Он пересек улицу и вошел в парк. Нравственность – вот лучшая гигиена тела. Полоскать горло перекисью водорода недостаточно.
И только тут он вспомнил, где провел прошлую ночь. Возвращаться на Мюллерштрассе ему не хотелось. Но мысль о собственной комнате, о любопытстве вдовы Хольфельд, о пустой комнате Корнелии, о предстоявшей ему долгой одинокой ночи, в то время, как Корнелия во второй раз изменяет ему, погнала его по улицам в северную часть города, на Мюллерштрассе, в дом к женщине, которую ему не хотелось видеть. Женщина просияла, она была горда, что он опять пришел, и радовалась, что опять будет с ним.
– Вот хорошо, – приветствовала она его, – пойдем, ты, верно, голоден.
Стол она накрыла в гостиной, заметив:
– Обычно мы едим на кухне, но зачем тогда, спрашивается, трехкомнатная квартира? – Она принесла колбасу, ветчину и камамбер. Потом вдруг отложила нож и вилку, пробормотала: – А сейчас – фокус-покус! – И достала бутылку Мозельского. Разлив вино, она чокнулась с Фабианом, воскликнув – За нашего ребенка! Пусть он будет, совсем как ты, а если это окажется девочка, придется мне тебя оштрафовать! – Она осушила бокал, снова наполнила его, и глаза у нее заблестели. – Какое счастье, что я тебя встретила, – призналась она и снова выпила. – Вино меня страшно возбуждает. – И бросилась ему на шею.
Где-то звякнули ключи. Послышались шаги в коридоре. Дверь открылась. В комнату вошел невысокий, коренастый мужчина. Женщина вскочила. Его лицо потемнело.
– Приятного аппетита, – сказал он, подходя к жене.
Она попятилась, прежде чем он до нее дотронулся, распахнула дверь спальни, скользнула туда и заперлась.
Мужчина крикнул:
– Я с тебя шкуру спущу! – повернулся к Фабиану, который в смущении поднялся, и сказал: – Сидите, сидите! Я ее муж.
Какое-то время они молча сидели друг против друга. Потом муж взял в руки бутылку Мозельского, внимательно рассмотрел этикетку и налил себе полный бокал. Выпив, он произнес:
– Поезда в это время ужасно переполнены. Фабиан кивнул, соглашаясь с ним.

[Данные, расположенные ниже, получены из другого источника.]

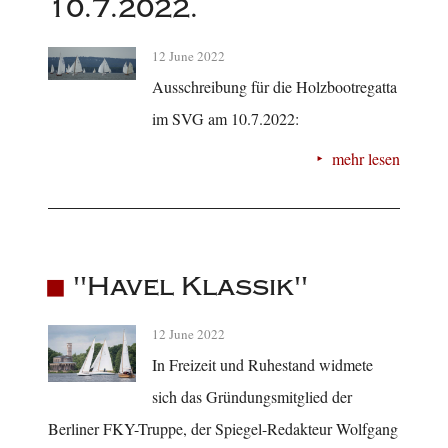
10.7.2022.
12 June 2022
Ausschreibung für die Holzbootregatta
im SVG am 10.7.2022:
mehr lesen
"Havel Klassik"
12 June 2022
In Freizeit und Ruhestand widmete
sich das Gründungsmitglied der
Berliner FKY-Truppe, der Spiegel-Redakteur Wolfgang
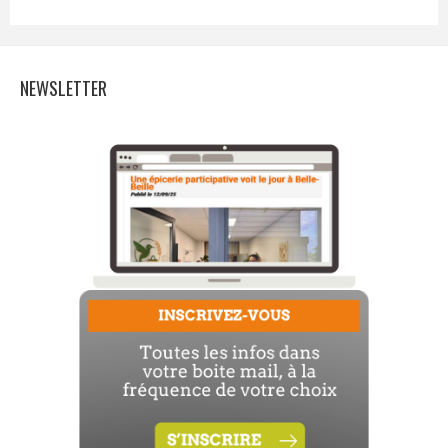
NEWSLETTER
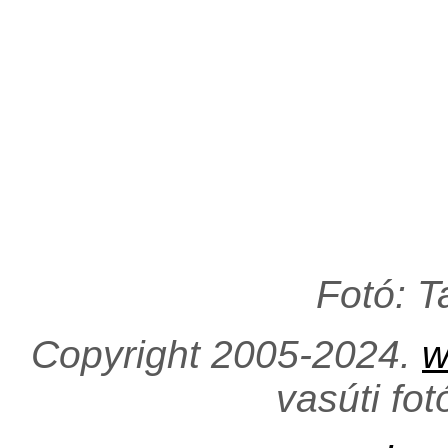
Fotó: 
Copyright 2005-2024.
w
vasúti fo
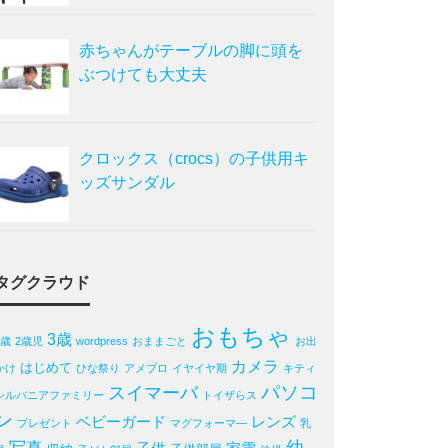
赤ちゃんがテーブルの脚に頭を
ぶつけても大丈夫
クロックス（crocs）の子供用キ
ッズサンダル
タグクラウド
おもちゃ
3歳
2歳
2歳児
wordpress
おままごと
お出
カメラ
はじめて
かけ
ひな祭り
アメブロ
イヤイヤ期
キティ
パソコ
スイマーバ
シルバニアファミリー
トイザらス
ン
ベビーガード
レンズ
プレゼント
マグフォーマ―
乳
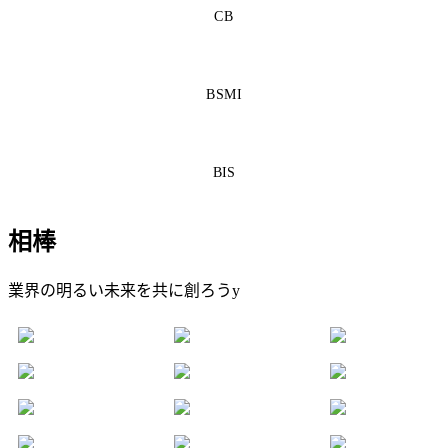
CB
BSMI
BIS
相棒
業界の明るい未来を共に創ろうy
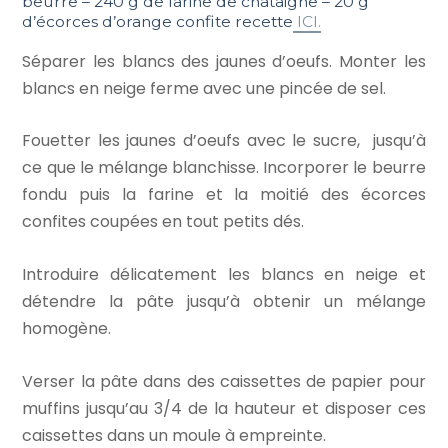
beurre – 240 g de farine de châtaigne – 20 g
d’écorces d’orange confite recette
ICI.
Séparer les blancs des jaunes d’oeufs.
Monter
les
blancs en neige ferme avec une pincée de sel.
Fouetter les jaunes d’oeufs avec le sucre, jusqu’à
ce que le mélange blanchisse. I
ncorporer
le beurre
fondu puis la farine et la moitié des écorces
confites coupées en tout petits dés.
Introduire délicatement les b
lancs en neige et
détendre la pâte jusqu’à obtenir un mélange
homogène.
Verser la pâte dans des caissettes de papier pour
muffins jusqu’au 3/4 de la hauteur et disposer ces
caissettes dans un moule à empreinte.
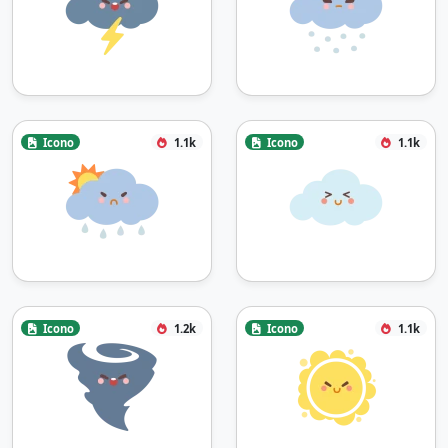
Icono
1.1k
Icono
1.1k
Icono
1.2k
Icono
1.1k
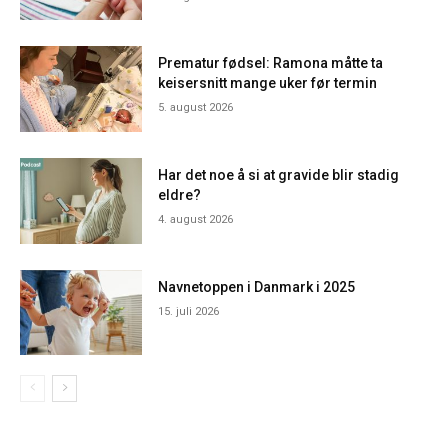
Prematur fødsel: Ramona måtte ta
keisersnitt mange uker før termin
5. august 2026
Har det noe å si at gravide blir stadig
eldre?
4. august 2026
Navnetoppen i Danmark i 2025
15. juli 2026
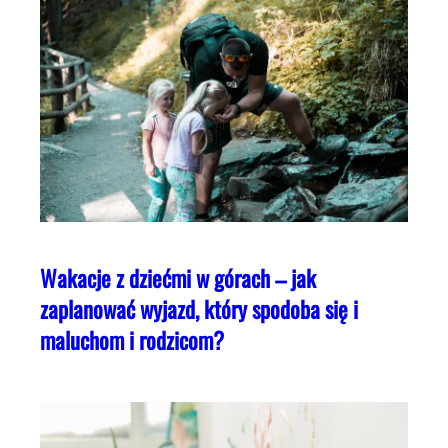
Wakacje z dziećmi w górach – jak
zaplanować wyjazd, który spodoba się i
maluchom i rodzicom?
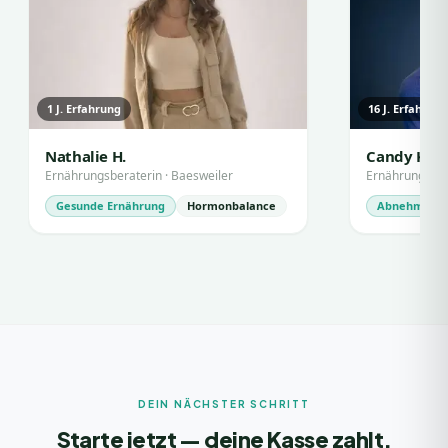
1
J. Erfahrung
16
J. Erfahrun
Nathalie H.
Candy K.
Ernährungsberaterin
·
Baesweiler
Ernährungsbe
Gesunde Ernährung
Hormonbalance
Abnehmen
DEIN NÄCHSTER SCHRITT
Starte jetzt — deine Kasse zahlt.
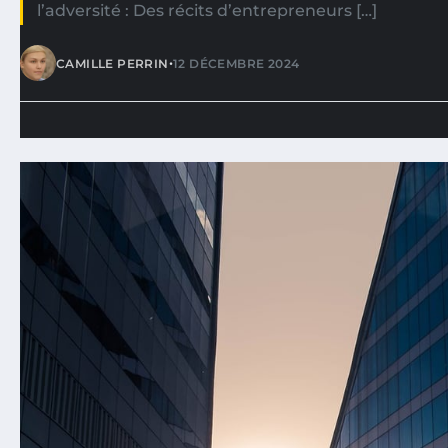
l’adversité : Des récits d’entrepreneurs […]
•
CAMILLE PERRIN
12 DÉCEMBRE 2024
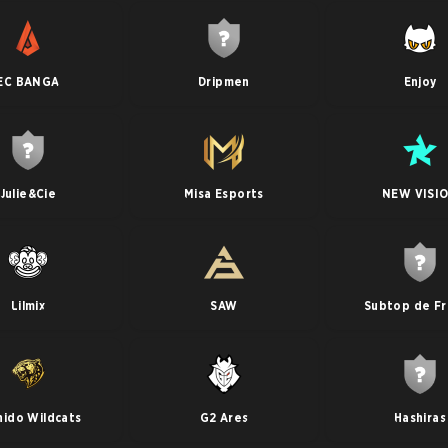
EC BANGA
Dripmen
Enjoy
Julie&Cie
Misa Esports
NEW VISI
Lilmix
SAW
Subtop de F
hido Wildcats
G2 Ares
Hashiras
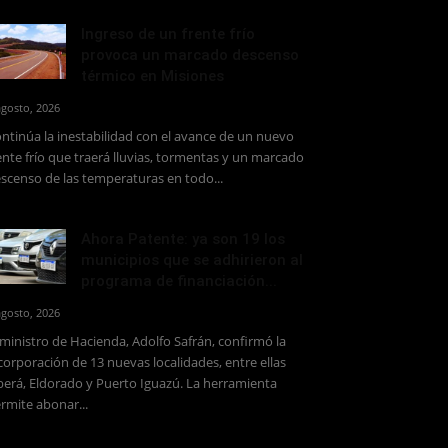
Ingreso de un frente frío
provoca un marcado descenso
térmico en Misiones
agosto, 2026
ntinúa la inestabilidad con el avance de un nuevo
ente frío que traerá lluvias, tormentas y un marcado
scenso de las temperaturas en todo...
Ahora Patente: ya son 19 los
municipios que se adhirieron al
programa de financiación...
agosto, 2026
 ministro de Hacienda, Adolfo Safrán, confirmó la
corporación de 13 nuevas localidades, entre ellas
erá, Eldorado y Puerto Iguazú. La herramienta
rmite abonar...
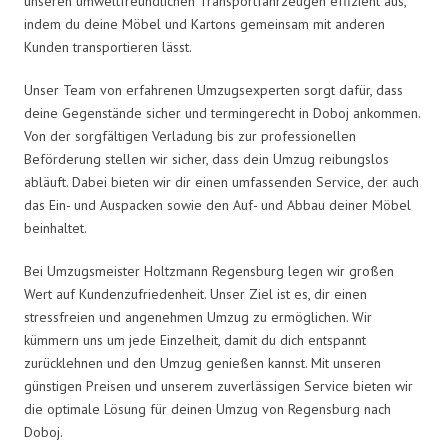
unseren umweltfreundlichen Transportfahrzeugen effizient aus,
indem du deine Möbel und Kartons gemeinsam mit anderen
Kunden transportieren lässt.
Unser Team von erfahrenen Umzugsexperten sorgt dafür, dass
deine Gegenstände sicher und termingerecht in Doboj ankommen.
Von der sorgfältigen Verladung bis zur professionellen
Beförderung stellen wir sicher, dass dein Umzug reibungslos
abläuft. Dabei bieten wir dir einen umfassenden Service, der auch
das Ein- und Auspacken sowie den Auf- und Abbau deiner Möbel
beinhaltet.
Bei Umzugsmeister Holtzmann Regensburg legen wir großen
Wert auf Kundenzufriedenheit. Unser Ziel ist es, dir einen
stressfreien und angenehmen Umzug zu ermöglichen. Wir
kümmern uns um jede Einzelheit, damit du dich entspannt
zurücklehnen und den Umzug genießen kannst. Mit unseren
günstigen Preisen und unserem zuverlässigen Service bieten wir
die optimale Lösung für deinen Umzug von Regensburg nach
Doboj.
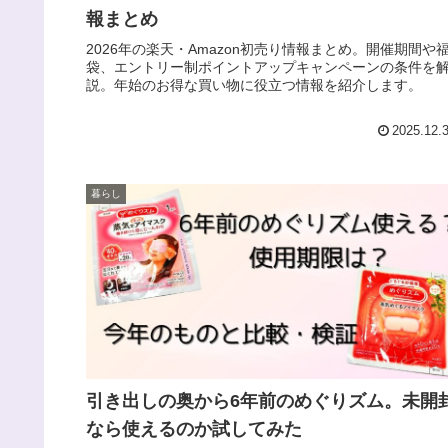
報まとめ
2026年の楽天・Amazon初売り情報まとめ。開催期間や
袋、エントリー制ポイントアップキャンペーンの条件を
説。年始のお得な買い物に役立つ情報を紹介します。
2025.12.
暮らし
引き出しの奥から6年前のめぐりズム。未開
なら使えるのか試してみた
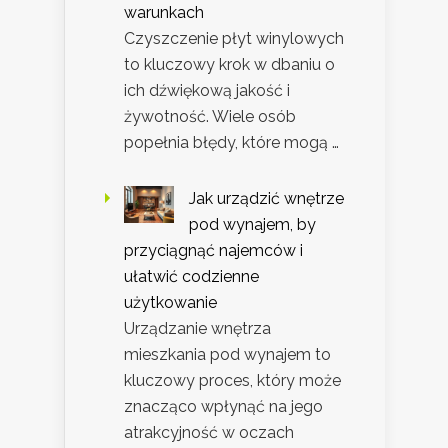
warunkach
Czyszczenie płyt winylowych
to kluczowy krok w dbaniu o
ich dźwiękową jakość i
żywotność. Wiele osób
popełnia błędy, które mogą …
Jak urządzić wnętrze
pod wynajem, by
przyciągnąć najemców i
ułatwić codzienne
użytkowanie
Urządzanie wnętrza
mieszkania pod wynajem to
kluczowy proces, który może
znacząco wpłynąć na jego
atrakcyjność w oczach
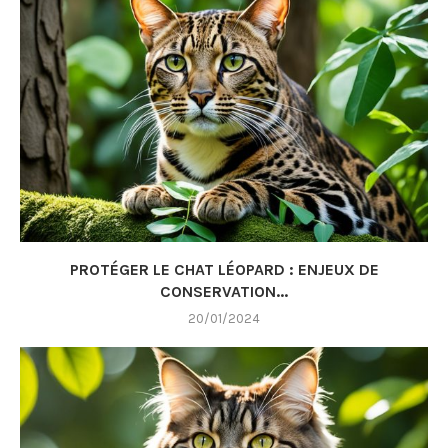
PROTÉGER LE CHAT LÉOPARD : ENJEUX DE
CONSERVATION...
20/01/2024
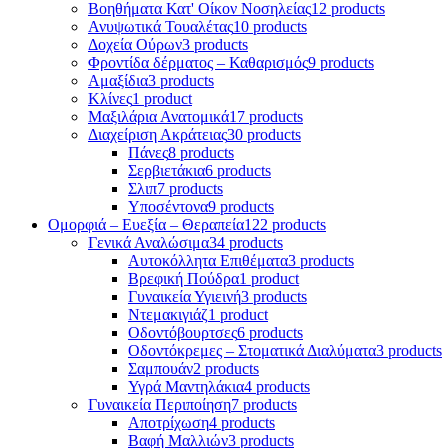
Βοηθήματα Κατ' Οίκον Νοσηλείας
12 products
Ανυψωτικά Τουαλέτας
10 products
Δοχεία Ούρων
3 products
Φροντίδα δέρματος – Καθαρισμός
9 products
Αμαξίδια
3 products
Κλίνες
1 product
Μαξιλάρια Ανατομικά
17 products
Διαχείριση Ακράτειας
30 products
Πάνες
8 products
Σερβιετάκια
6 products
Σλιπ
7 products
Υποσέντονα
9 products
Ομορφιά – Ευεξία – Θεραπεία
122 products
Γενικά Αναλώσιμα
34 products
Αυτοκόλλητα Επιθέματα
3 products
Βρεφική Πούδρα
1 product
Γυναικεία Υγιεινή
3 products
Ντεμακιγιάζ
1 product
Οδοντόβουρτσες
6 products
Οδοντόκρεμες – Στοματικά Διαλύματα
3 products
Σαμπουάν
2 products
Υγρά Μαντηλάκια
4 products
Γυναικεία Περιποίηση
7 products
Αποτρίχωση
4 products
Βαφή Μαλλιών
3 products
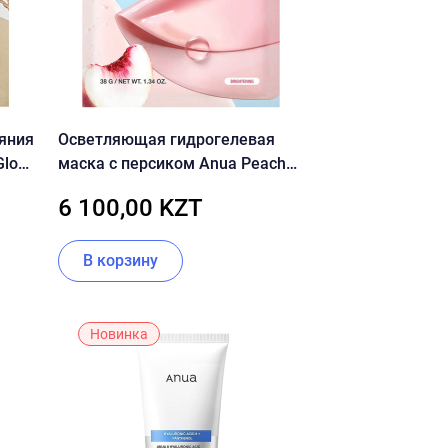
ияния
Осветляющая гидрогелевая
Glow
маска с персиком Anua Peach
70 Niacin Brightening Collagen
6 100,00 KZT
Mask
В корзину
Новинка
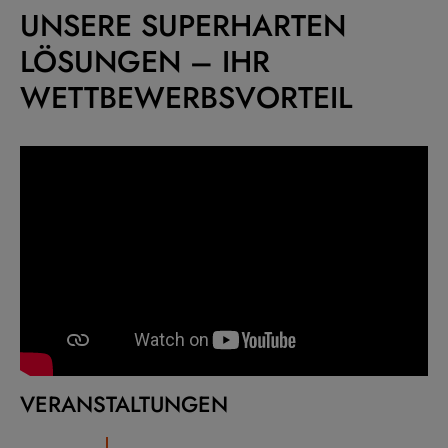
UNSERE SUPERHARTEN
LÖSUNGEN – IHR
WETTBEWERBSVORTEIL
VERANSTALTUNGEN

– А вино отличное. Как оно вам понравилось? – спросил муж.
– Я не охотник до белого вина, – ответил Фабиан и встал.
Муж тоже поднялся.
– Вы хотите уйти? – спросил он.
– Я не хотел бы вам больше мешать, – сказал Фабиан.
Внезапно коммивояжер прыгнул на него и принялся его душить. Фабиан двинул супруга кулаком в зубы. Тот разжал руки и схватился за щеку.
– Прошу прощения, – огорченно произнес Фабиан.
Супруг отмахнулся, сплюнул в носовой платок кровавую слюну и теперь уже занят был только собой.
Фабиан вышел из квартиры. Куда же ему теперь идти? Он поехал домой.